My favorite? I was told I was “too polite” in my interactions with others. When I asked for an example of how I could improve, I was told to “say please and thank you less often.” It was another long year before I could get out of there.
A somewhat more upbeat example: I once got a performance review that included “You need to dress more professionally.” I do field work, and occasionally come into the office in field cloths (jeans, t-shirt, safety vest, safety glasses, steel-toed boots, etc) because I was doing my job. Apparently that wasn’t acceptable.
Best part was, my interviewer was in jeans, a t-shirt, and sneakers at the time, while I was in business casual. My response was simply to look at him, at which point he burst out laughing and said “Hey, I just have to read it.” (Someone else submitted the review, anonymously, and he was obliged to discuss it with me.)

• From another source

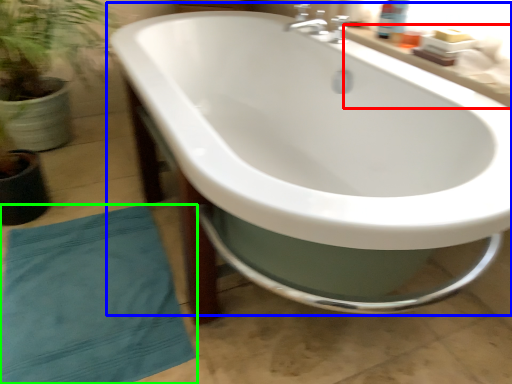
Question: Based on their relative distances, which object is nearer to counter top (highlighted by a red box)? Choose from bathtub (highlighted by a blue box) and beach towel (highlighted by a green box).

Choices:
 (A) bathtub
 (B) beach towel

Answer: (A)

I still work for the company. In fact, the same person is my manager. He’s a good guy, and after an effort on my part I’ve established a better relationship with the folks who gave me the review.
Just had my end of year appraisal for a large multinational company….
The entire thing is pointless. I was told that no one could score over a 3 (out of 5) this year because we had too much change to cope with (x3 different managers in the year!). I over exceeded all my targets and spent £40k less than the previous year to achieve this. I feel a bit like companies of a certain size use them as a means of not giving people the pay rises they deserve. A previous example is being told that “we can’t increase your salary this year as you only scored a 3 on your end of year”.
Hmmmmm…
I was told I “use big words that make people feel stupid.”
When I asked for an example, my boss could not give me any. When I asked who had said this, my boss would not say.
A co-worker laughed at this story and said our boss was talking about himself.
A former supervisor cited “attendance issues” on my performance review because I used my vacation time in small increments (half-day here, full-day there). I never missed meetings or deadlines, and was available by phone or text 24/7.
There’s a place on the form for a rebuttal, so I said, “if my supervisor had any problems with my use of vacation time/attendance, the time to bring it up, was when signing my time sheet every other week” (this had never been brought up as a problem, and was clearly a “reach” by someone who was trying to distract from their own incompetence.)
The diagram of optimal thumbtack placement reminds me of the time my review included the fact that I had had to be taught how to paperclip pieces of paper together correctly.
I am not kidding. At this company, you had to put the larger loop of the paperclip in the front and the smaller loop in the back. The person who told me this was astonished that I did not already know this. And that’s why it was on my review—I should have known this vital office skill before going to work there.
Ever since quitting that job, I have been the world’s most random paperclipper.
I was given straight “3”‘s on a 1-5 scale because the person I reported to did not understand my job or duties. This is what happens when the department leadership does not share your professional specialty. When I asked what I could do to improve, he said he did not know. At this point I was past caring about what they thought as I was job seeking and had a new one in 2 months.